Assigned task:
An exact copy of all the entries is needed, with no images in it.

Source records:
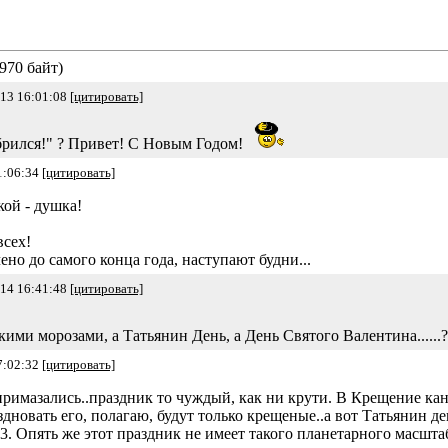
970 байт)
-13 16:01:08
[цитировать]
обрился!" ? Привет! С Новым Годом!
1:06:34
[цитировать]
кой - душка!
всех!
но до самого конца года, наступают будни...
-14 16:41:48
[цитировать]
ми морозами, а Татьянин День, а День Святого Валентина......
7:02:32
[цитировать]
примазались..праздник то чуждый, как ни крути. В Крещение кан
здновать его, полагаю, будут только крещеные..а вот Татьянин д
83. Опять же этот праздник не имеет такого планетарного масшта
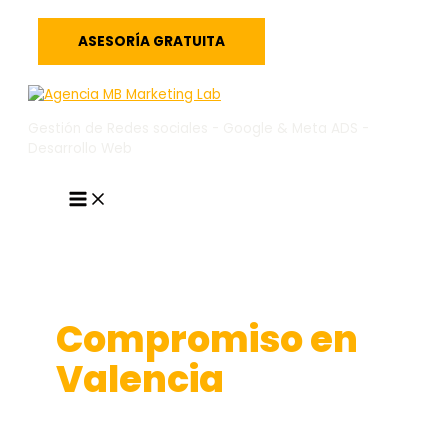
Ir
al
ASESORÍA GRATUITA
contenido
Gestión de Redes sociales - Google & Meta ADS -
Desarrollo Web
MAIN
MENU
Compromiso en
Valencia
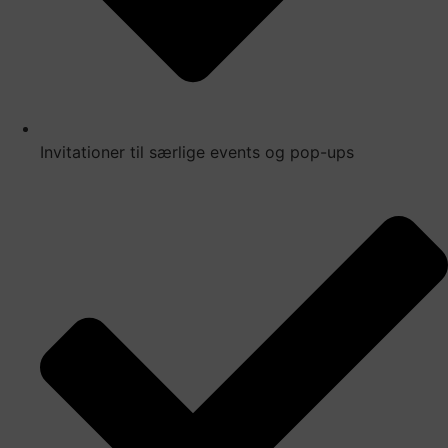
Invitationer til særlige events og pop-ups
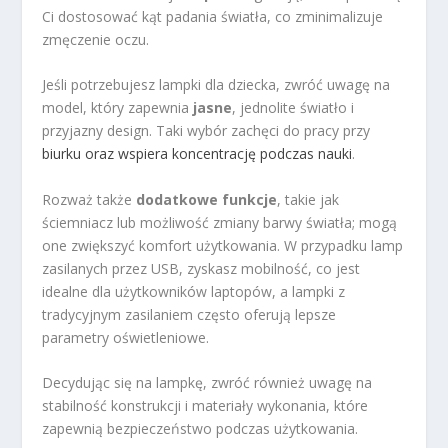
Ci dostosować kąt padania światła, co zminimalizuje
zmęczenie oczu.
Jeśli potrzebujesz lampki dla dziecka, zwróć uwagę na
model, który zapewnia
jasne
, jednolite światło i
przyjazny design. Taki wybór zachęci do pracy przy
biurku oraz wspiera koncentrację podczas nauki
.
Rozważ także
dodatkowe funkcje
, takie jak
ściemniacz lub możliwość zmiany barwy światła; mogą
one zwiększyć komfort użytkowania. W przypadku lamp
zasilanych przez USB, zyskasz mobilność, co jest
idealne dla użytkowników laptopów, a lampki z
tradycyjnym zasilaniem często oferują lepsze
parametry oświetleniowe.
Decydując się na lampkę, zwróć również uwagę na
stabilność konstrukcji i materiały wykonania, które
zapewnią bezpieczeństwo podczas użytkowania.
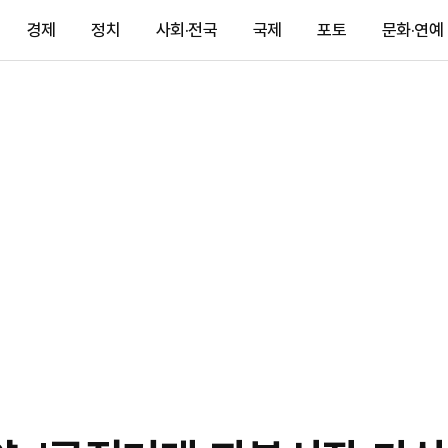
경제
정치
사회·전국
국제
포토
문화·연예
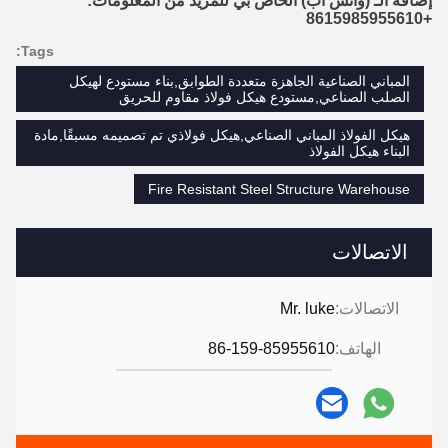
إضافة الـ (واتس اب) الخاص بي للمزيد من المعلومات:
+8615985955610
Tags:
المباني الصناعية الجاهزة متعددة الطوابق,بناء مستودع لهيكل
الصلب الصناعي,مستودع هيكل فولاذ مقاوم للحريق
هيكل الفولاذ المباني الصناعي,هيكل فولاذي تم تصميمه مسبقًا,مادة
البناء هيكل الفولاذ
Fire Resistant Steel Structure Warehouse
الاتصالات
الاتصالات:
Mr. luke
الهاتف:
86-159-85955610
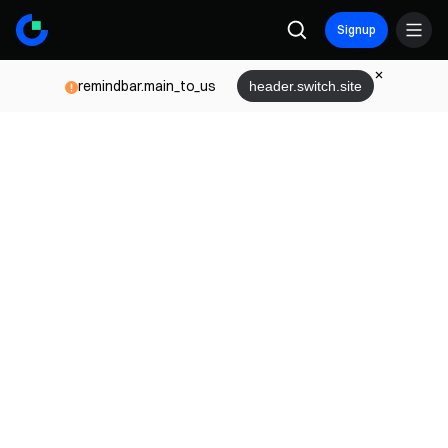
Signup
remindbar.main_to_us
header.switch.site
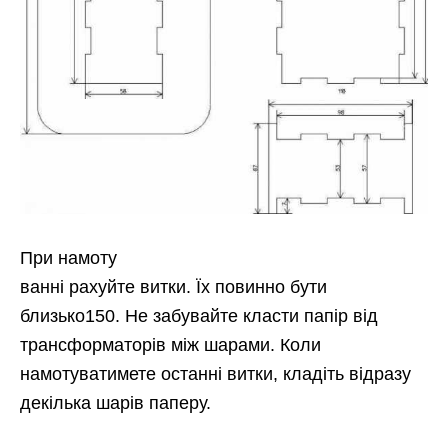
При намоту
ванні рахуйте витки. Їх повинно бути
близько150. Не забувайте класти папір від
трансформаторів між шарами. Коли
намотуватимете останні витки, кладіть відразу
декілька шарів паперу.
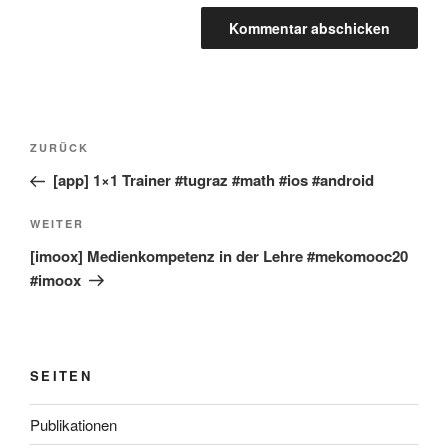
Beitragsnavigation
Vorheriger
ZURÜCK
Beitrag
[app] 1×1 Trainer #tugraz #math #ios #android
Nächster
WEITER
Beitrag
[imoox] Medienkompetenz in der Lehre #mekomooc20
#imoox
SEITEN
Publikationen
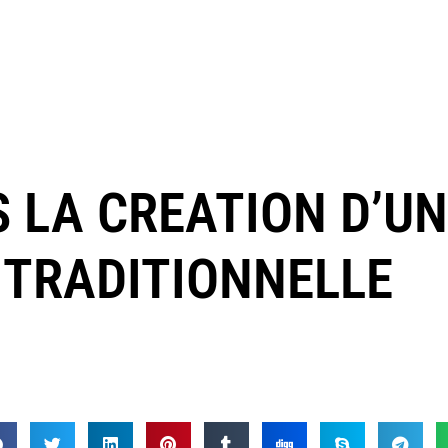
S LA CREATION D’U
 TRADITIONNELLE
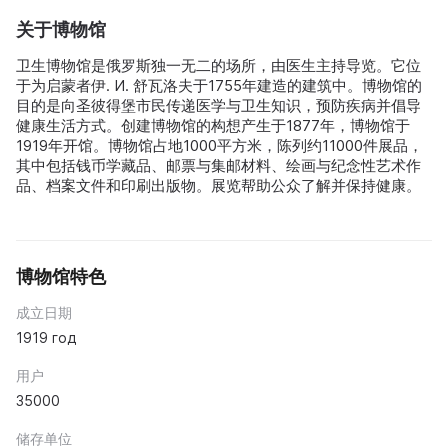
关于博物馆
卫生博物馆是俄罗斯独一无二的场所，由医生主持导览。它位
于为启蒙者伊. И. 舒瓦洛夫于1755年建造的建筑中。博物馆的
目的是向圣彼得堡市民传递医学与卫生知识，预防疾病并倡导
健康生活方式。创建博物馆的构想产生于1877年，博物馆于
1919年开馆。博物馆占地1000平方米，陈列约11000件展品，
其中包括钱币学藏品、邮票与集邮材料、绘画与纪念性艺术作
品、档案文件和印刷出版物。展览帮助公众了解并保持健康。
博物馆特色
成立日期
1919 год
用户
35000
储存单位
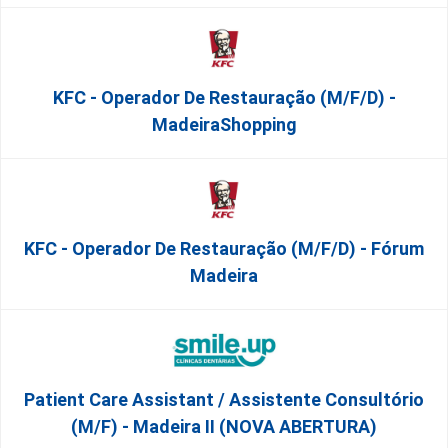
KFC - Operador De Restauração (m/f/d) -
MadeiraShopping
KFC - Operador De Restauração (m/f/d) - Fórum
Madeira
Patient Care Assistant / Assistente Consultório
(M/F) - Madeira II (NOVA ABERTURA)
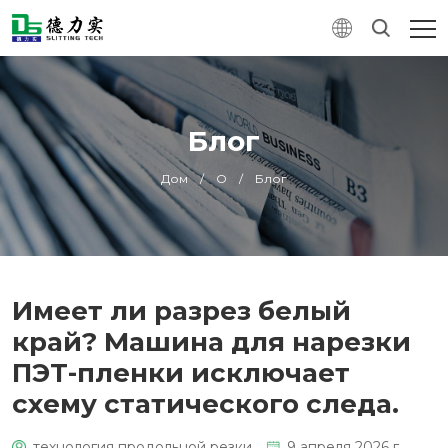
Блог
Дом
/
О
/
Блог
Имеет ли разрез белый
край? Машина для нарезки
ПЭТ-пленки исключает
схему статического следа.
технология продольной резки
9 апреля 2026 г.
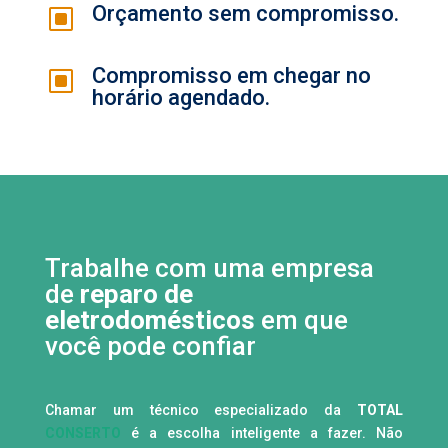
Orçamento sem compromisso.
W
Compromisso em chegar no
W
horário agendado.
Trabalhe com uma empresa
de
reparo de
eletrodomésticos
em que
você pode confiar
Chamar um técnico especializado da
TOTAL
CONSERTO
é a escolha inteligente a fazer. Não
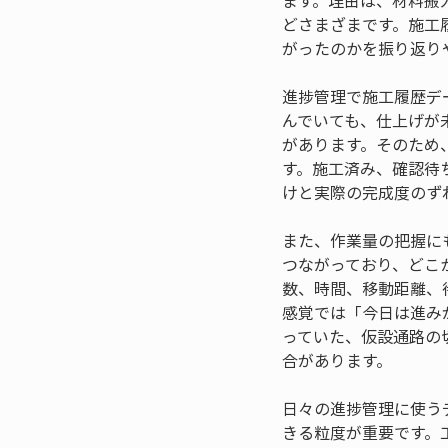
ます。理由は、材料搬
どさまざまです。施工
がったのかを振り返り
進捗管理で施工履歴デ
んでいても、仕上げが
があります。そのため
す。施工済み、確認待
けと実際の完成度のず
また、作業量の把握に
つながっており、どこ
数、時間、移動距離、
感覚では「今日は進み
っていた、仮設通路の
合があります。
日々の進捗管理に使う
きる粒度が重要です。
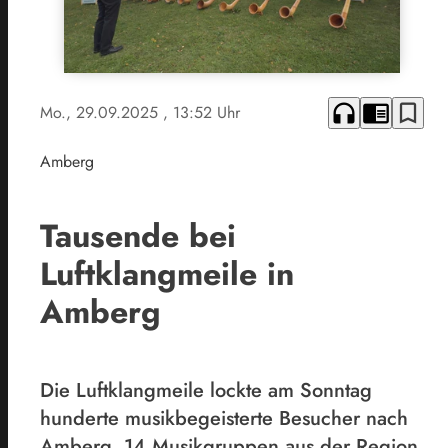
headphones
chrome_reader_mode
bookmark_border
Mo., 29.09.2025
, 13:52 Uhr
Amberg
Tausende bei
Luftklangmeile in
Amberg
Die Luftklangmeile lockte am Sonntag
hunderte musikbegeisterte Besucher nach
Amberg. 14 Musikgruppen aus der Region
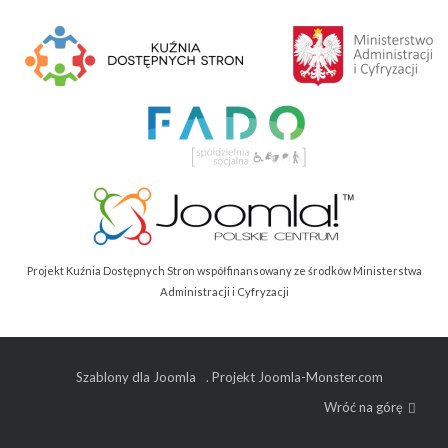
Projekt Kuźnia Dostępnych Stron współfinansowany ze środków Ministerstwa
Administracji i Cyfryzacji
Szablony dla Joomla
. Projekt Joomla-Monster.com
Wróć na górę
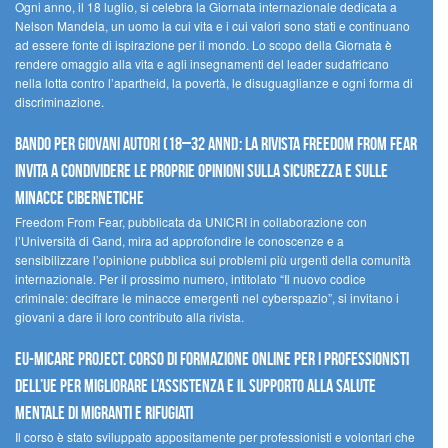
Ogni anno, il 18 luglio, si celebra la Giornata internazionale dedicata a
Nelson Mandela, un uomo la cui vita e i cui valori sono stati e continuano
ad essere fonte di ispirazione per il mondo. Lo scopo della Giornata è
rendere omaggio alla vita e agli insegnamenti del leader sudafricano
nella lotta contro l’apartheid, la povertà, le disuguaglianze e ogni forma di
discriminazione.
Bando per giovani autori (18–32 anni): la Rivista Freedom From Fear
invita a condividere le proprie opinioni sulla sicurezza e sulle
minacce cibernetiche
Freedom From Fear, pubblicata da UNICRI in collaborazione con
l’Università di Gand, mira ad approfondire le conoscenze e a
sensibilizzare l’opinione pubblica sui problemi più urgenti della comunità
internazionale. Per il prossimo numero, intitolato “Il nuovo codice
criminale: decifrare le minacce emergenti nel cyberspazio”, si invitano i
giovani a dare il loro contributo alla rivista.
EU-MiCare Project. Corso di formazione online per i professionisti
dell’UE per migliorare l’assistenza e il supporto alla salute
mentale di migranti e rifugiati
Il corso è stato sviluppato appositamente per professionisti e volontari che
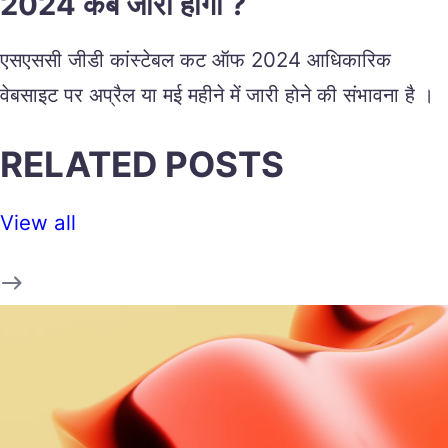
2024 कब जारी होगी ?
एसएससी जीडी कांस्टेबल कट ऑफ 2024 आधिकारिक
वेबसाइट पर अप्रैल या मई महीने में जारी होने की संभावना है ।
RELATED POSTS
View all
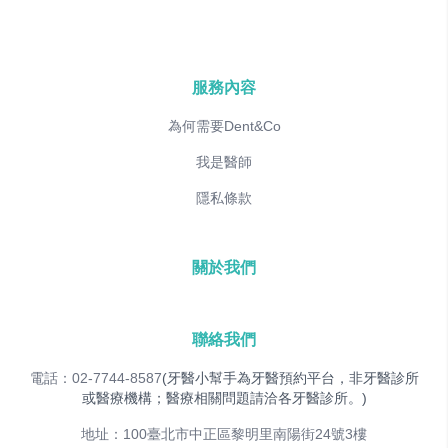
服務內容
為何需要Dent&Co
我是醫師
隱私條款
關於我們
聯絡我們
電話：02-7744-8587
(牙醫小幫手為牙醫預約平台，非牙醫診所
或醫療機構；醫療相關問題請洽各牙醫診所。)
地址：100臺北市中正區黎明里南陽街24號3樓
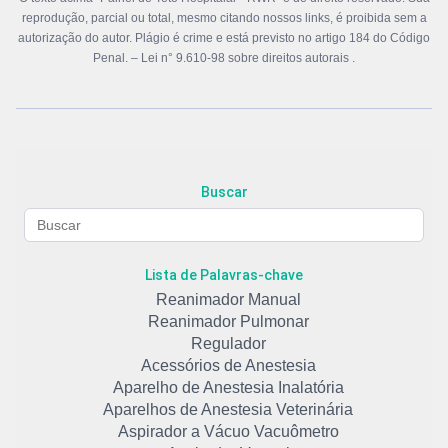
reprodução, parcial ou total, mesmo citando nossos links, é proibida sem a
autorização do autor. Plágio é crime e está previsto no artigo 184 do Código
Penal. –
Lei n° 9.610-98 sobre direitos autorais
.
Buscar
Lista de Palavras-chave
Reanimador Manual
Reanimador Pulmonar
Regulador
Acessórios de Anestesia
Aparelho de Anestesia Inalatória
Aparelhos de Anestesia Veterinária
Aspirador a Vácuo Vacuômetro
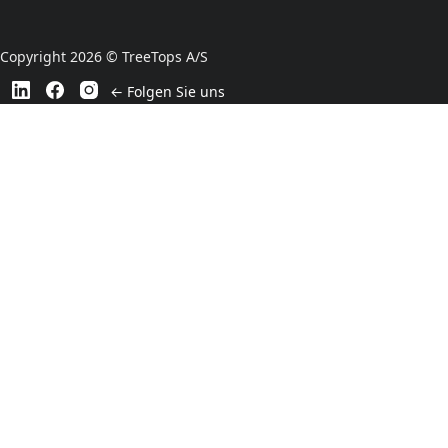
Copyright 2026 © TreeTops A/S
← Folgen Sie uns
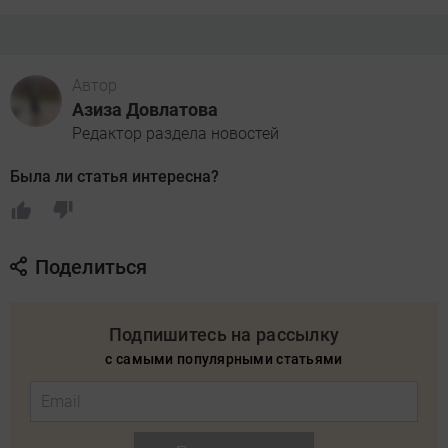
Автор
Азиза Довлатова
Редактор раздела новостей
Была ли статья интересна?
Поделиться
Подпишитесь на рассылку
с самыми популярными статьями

Solution to this exercise:
970 байт)
-13 16:01:08
[цитировать]
обрился!" ? Привет! С Новым Годом!
1:06:34
[цитировать]
кой - душка!
всех!
но до самого конца года, наступают будни...
-14 16:41:48
[цитировать]
ми морозами, а Татьянин День, а День Святого Валентина......
7:02:32
[цитировать]
примазались..праздник то чуждый, как ни крути. В Крещение кан
здновать его, полагаю, будут только крещеные..а вот Татьянин д
83. Опять же этот праздник не имеет такого планетарного масшта
Ir
al
ASESORÍA GRATUITA
contenido
Gestión de Redes sociales - Google & Meta ADS -
Desarrollo Web
MAIN
MENU
Compromiso en
Valencia
Invitationer til særlige events og pop-ups
Ci dostosować kąt padania światła, co zminimalizuje
zmęczenie oczu.
Jeśli potrzebujesz lampki dla dziecka, zwróć uwagę na
model, który zapewnia
jasne
, jednolite światło i
przyjazny design. Taki wybór zachęci do pracy przy
biurku oraz wspiera koncentrację podczas nauki
.
Rozważ także
dodatkowe funkcje
, takie jak
ściemniacz lub możliwość zmiany barwy światła; mogą
one zwiększyć komfort użytkowania. W przypadku lamp
zasilanych przez USB, zyskasz mobilność, co jest
idealne dla użytkowników laptopów, a lampki z
tradycyjnym zasilaniem często oferują lepsze
parametry oświetleniowe.
Decydując się na lampkę, zwróć również uwagę na
stabilność konstrukcji i materiały wykonania, które
zapewnią bezpieczeństwo podczas użytkowania.
경제
정치
사회·전국
국제
포토
문화·연예
إضافة الـ (واتس اب) الخاص بي للمزيد من المعلومات:
+8615985955610
Tags:
المباني الصناعية الجاهزة متعددة الطوابق,بناء مستودع لهيكل
الصلب الصناعي,مستودع هيكل فولاذ مقاوم للحريق
هيكل الفولاذ المباني الصناعي,هيكل فولاذي تم تصميمه مسبقًا,مادة
البناء هيكل الفولاذ
Fire Resistant Steel Structure Warehouse
الاتصالات
الاتصالات:
Mr. luke
الهاتف:
86-159-85955610
Signup
remindbar.main_to_us
header.switch.site
При намоту
ванні рахуйте витки. Їх повинно бути
близько150. Не забувайте класти папір від
трансформаторів між шарами. Коли
намотуватимете останні витки, кладіть відразу
декілька шарів паперу.
Beitragsnavigation
Vorheriger
ZURÜCK
Beitrag
[app] 1×1 Trainer #tugraz #math #ios #android
Nächster
WEITER
Beitrag
[imoox] Medienkompetenz in der Lehre #mekomooc20
#imoox
SEITEN
Publikationen
S LA CREATION D’U
 TRADITIONNELLE
关于博物馆
卫生博物馆是俄罗斯独一无二的场所，由医生主持导览。它位
于为启蒙者伊. И. 舒瓦洛夫于1755年建造的建筑中。博物馆的
目的是向圣彼得堡市民传递医学与卫生知识，预防疾病并倡导
健康生活方式。创建博物馆的构想产生于1877年，博物馆于
1919年开馆。博物馆占地1000平方米，陈列约11000件展品，
其中包括钱币学藏品、邮票与集邮材料、绘画与纪念性艺术作
品、档案文件和印刷出版物。展览帮助公众了解并保持健康。
博物馆特色
成立日期
1919 год
用户
35000
储存单位
KFC - Operador De Restauração (m/f/d) -
MadeiraShopping
KFC - Operador De Restauração (m/f/d) - Fórum
Madeira
Patient Care Assistant / Assistente Consultório
(M/F) - Madeira II (NOVA ABERTURA)
Блог
Дом
/
О
/
Блог
Имеет ли разрез белый
край? Машина для нарезки
ПЭТ-пленки исключает
схему статического следа.
технология продольной резки
9 апреля 2026 г.
Orçamento sem compromisso.
W
Compromisso em chegar no
W
horário agendado.
Trabalhe com uma empresa
de
reparo de
eletrodomésticos
em que
você pode confiar
Chamar um técnico especializado da
TOTAL
CONSERTO
é a escolha inteligente a fazer. Não
ます。理由は、材料搬
どさまざまです。施工
がったのかを振り返り
進捗管理で施工履歴デ
んでいても、仕上げが
があります。そのため
す。施工済み、確認待
けと実際の完成度のず
また、作業量の把握に
つながっており、どこ
数、時間、移動距離、
感覚では「今日は進み
っていた、仮設通路の
合があります。
日々の進捗管理に使う
きる粒度が重要です。
headphones
chrome_reader_mode
bookmark_border
Mo., 29.09.2025
, 13:52 Uhr
Amberg
Tausende bei
Luftklangmeile in
Amberg
Die Luftklangmeile lockte am Sonntag
hunderte musikbegeisterte Besucher nach
Amberg. 14 Musikgruppen aus der Region
Projekt Kuźnia Dostępnych Stron współfinansowany ze środków Ministerstwa
Administracji i Cyfryzacji
Szablony dla Joomla
. Projekt Joomla-Monster.com
Wróć na górę
Ogni anno, il 18 luglio, si celebra la Giornata internazionale dedicata a
Nelson Mandela, un uomo la cui vita e i cui valori sono stati e continuano
ad essere fonte di ispirazione per il mondo. Lo scopo della Giornata è
rendere omaggio alla vita e agli insegnamenti del leader sudafricano
nella lotta contro l’apartheid, la povertà, le disuguaglianze e ogni forma di
discriminazione.
Bando per giovani autori (18–32 anni): la Rivista Freedom From Fear
invita a condividere le proprie opinioni sulla sicurezza e sulle
minacce cibernetiche
Freedom From Fear, pubblicata da UNICRI in collaborazione con
l’Università di Gand, mira ad approfondire le conoscenze e a
sensibilizzare l’opinione pubblica sui problemi più urgenti della comunità
internazionale. Per il prossimo numero, intitolato “Il nuovo codice
criminale: decifrare le minacce emergenti nel cyberspazio”, si invitano i
giovani a dare il loro contributo alla rivista.
EU-MiCare Project. Corso di formazione online per i professionisti
dell’UE per migliorare l’assistenza e il supporto alla salute
mentale di migranti e rifugiati
Il corso è stato sviluppato appositamente per professionisti e volontari che
2024 कब जारी होगी ?
एसएससी जीडी कांस्टेबल कट ऑफ 2024 आधिकारिक
वेबसाइट पर अप्रैल या मई महीने में जारी होने की संभावना है ।
RELATED POSTS
View all
服務內容
為何需要Dent&Co
我是醫師
隱私條款
關於我們
聯絡我們
電話：02-7744-8587
(牙醫小幫手為牙醫預約平台，非牙醫診所
或醫療機構；醫療相關問題請洽各牙醫診所。)
地址：100臺北市中正區黎明里南陽街24號3樓
reprodução, parcial ou total, mesmo citando nossos links, é proibida sem a
autorização do autor. Plágio é crime e está previsto no artigo 184 do Código
Penal. –
Lei n° 9.610-98 sobre direitos autorais
.
Buscar
Lista de Palavras-chave
Reanimador Manual
Reanimador Pulmonar
Regulador
Acessórios de Anestesia
Aparelho de Anestesia Inalatória
Aparelhos de Anestesia Veterinária
Aspirador a Vácuo Vacuômetro
Copyright 2026 © TreeTops A/S
← Folgen Sie uns
Автор
Азиза Довлатова
Редактор раздела новостей
Была ли статья интересна?
Поделиться
Подпишитесь на рассылку
с самыми популярными статьями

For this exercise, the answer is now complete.